Return all the data exactly, keeping the pictures out.

Stored items:

++++++++++++++++++++

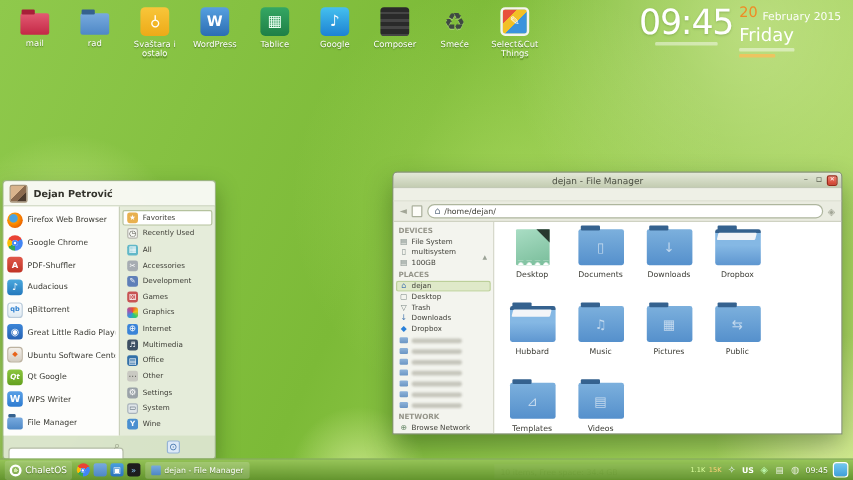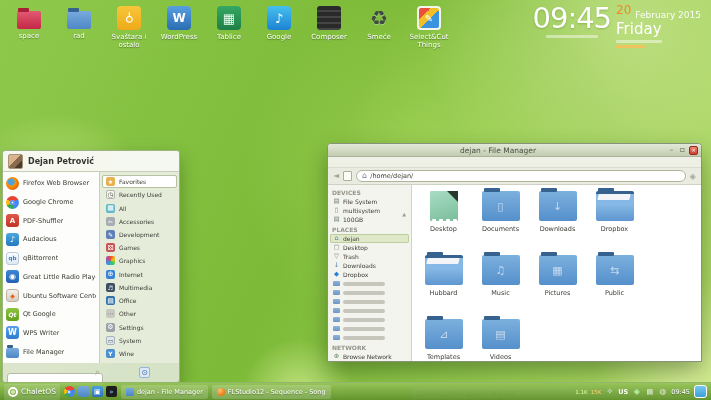"space" span.dlabel { text: space -> mail }
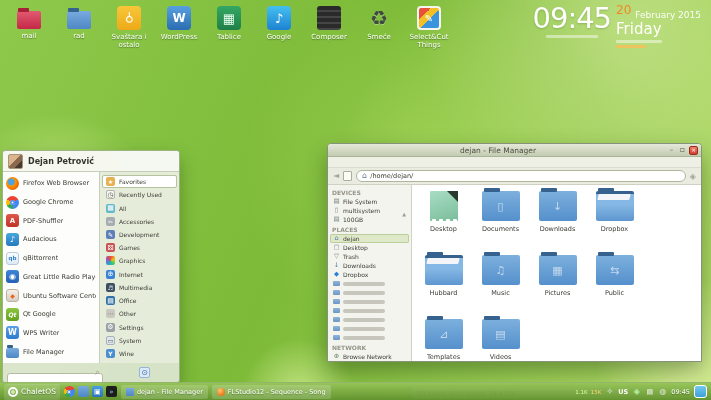"FLStudio12 - Sequence - Song" div.taskbtn { html: <div> <span></span> <span>FLStudio12 - Sequence - Song</span> </div> -> none }
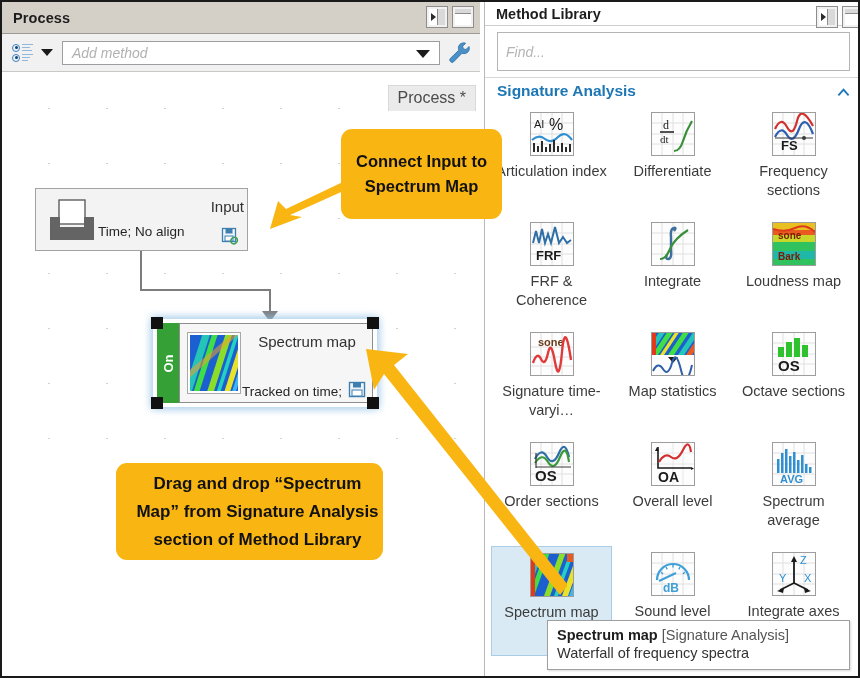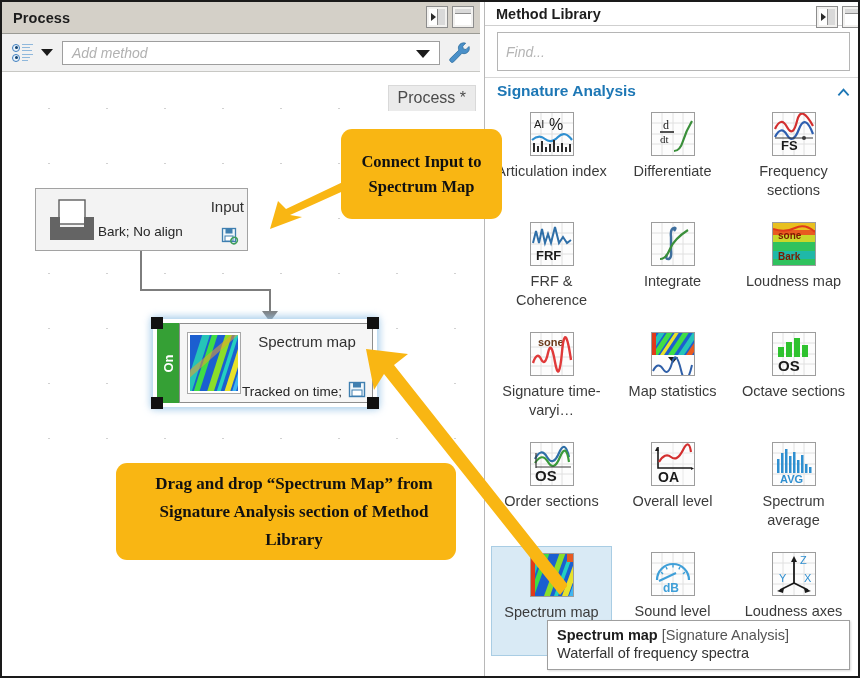"Connect Input to Spectrum Map" .callout { font-family: Liberation Serif, serif -> none }
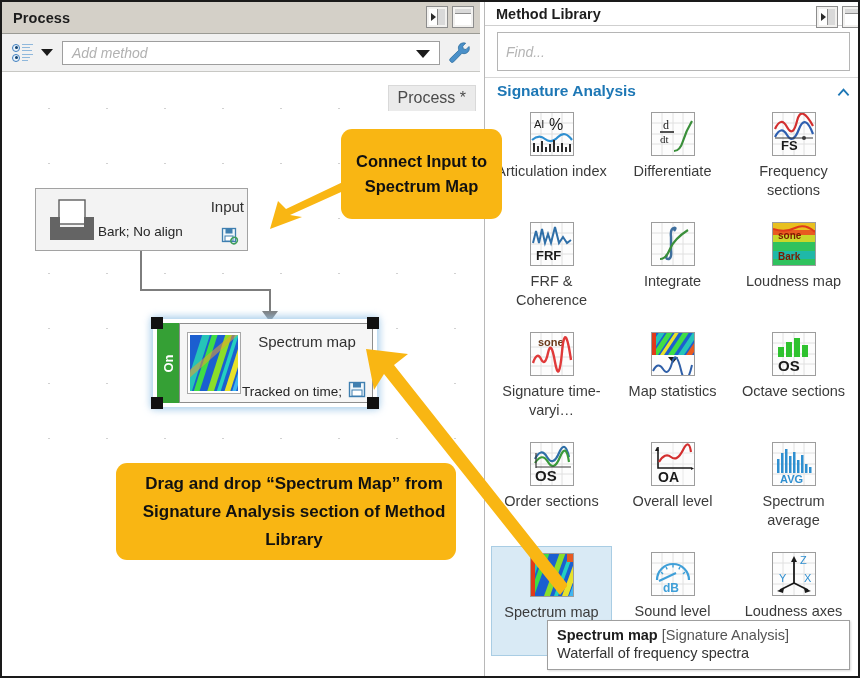"Bark; No align" div.sub { text: Bark -> Time }
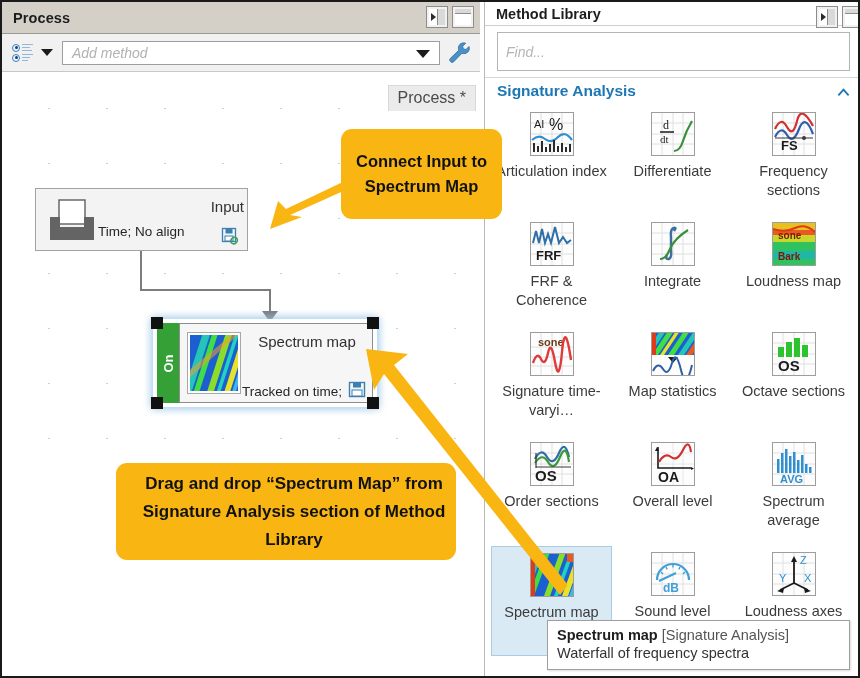"Drag and drop “Spectrum Map”" #callout-drag { width: 340px -> 267px }
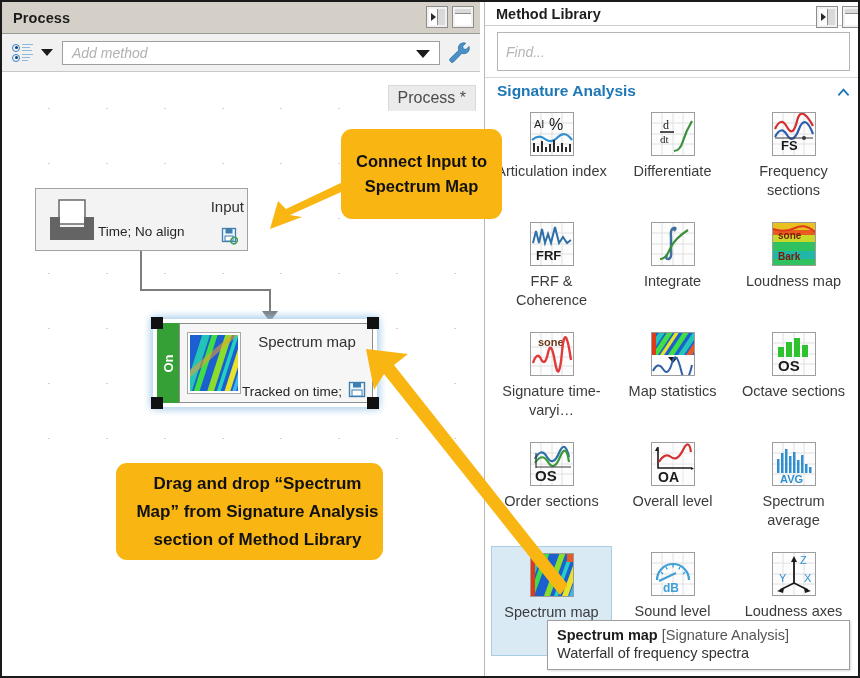"Loudness axes" div.gi-label { text: Loudness -> Integrate }
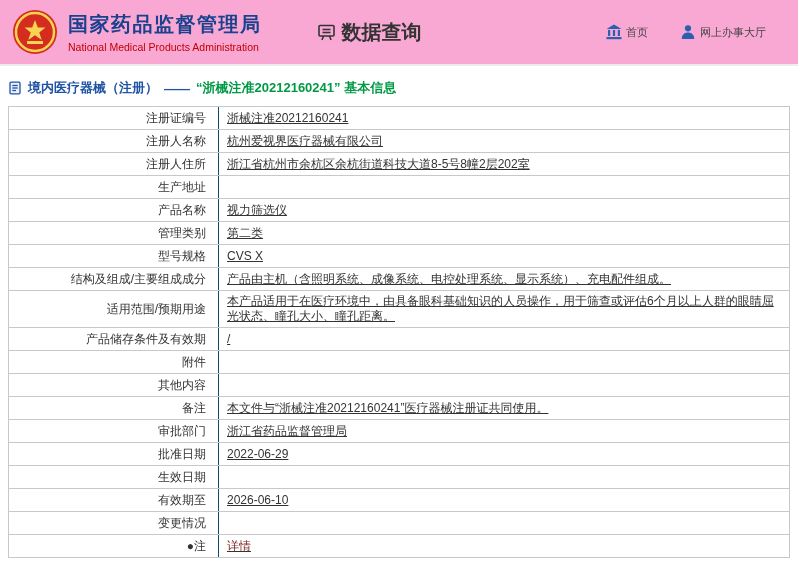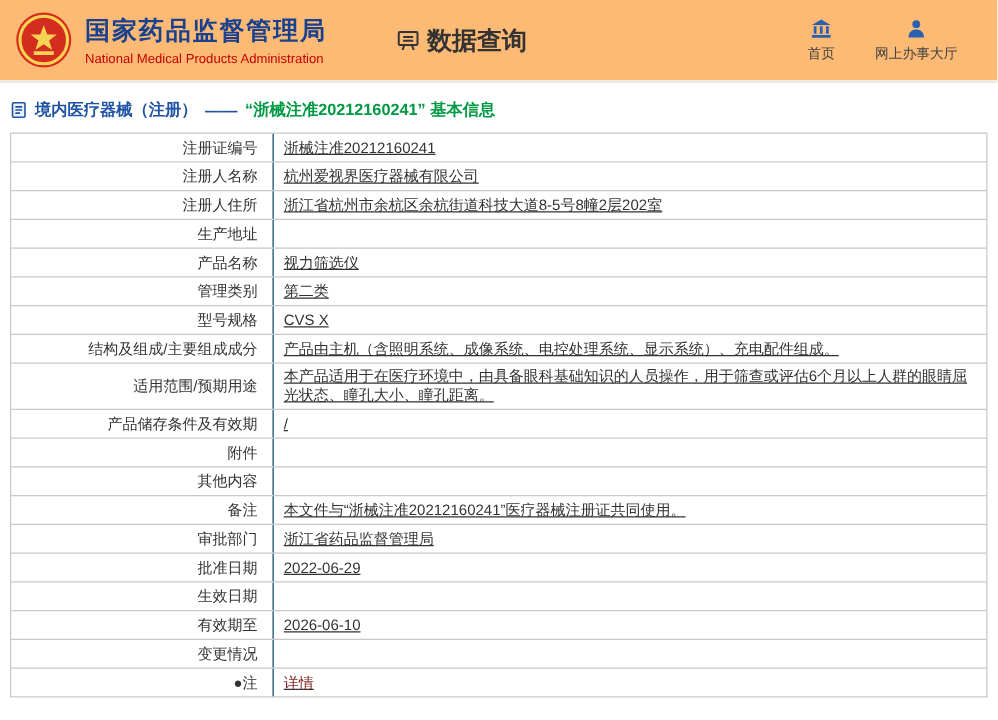"国家药品监督管理局" .header { background: #fdba74 -> #f9a8d4 }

++++++++++++++++++++

» **EXERCISE RESULT**:
"space" span.dlabel { text: space -> mail }
"FLStudio12 - Sequence - Song" div.taskbtn { html: <div> <span></span> <span>FLStudio12 - Sequence - Song</span> </div> -> none }
"Connect Input to Spectrum Map" .callout { font-family: Liberation Serif, serif -> none }
"Bark; No align" div.sub { text: Bark -> Time }
"Drag and drop “Spectrum Map”" #callout-drag { width: 340px -> 267px }
"Loudness axes" div.gi-label { text: Loudness -> Integrate }
"国家药品监督管理局" .header { background: #fdba74 -> #f9a8d4 }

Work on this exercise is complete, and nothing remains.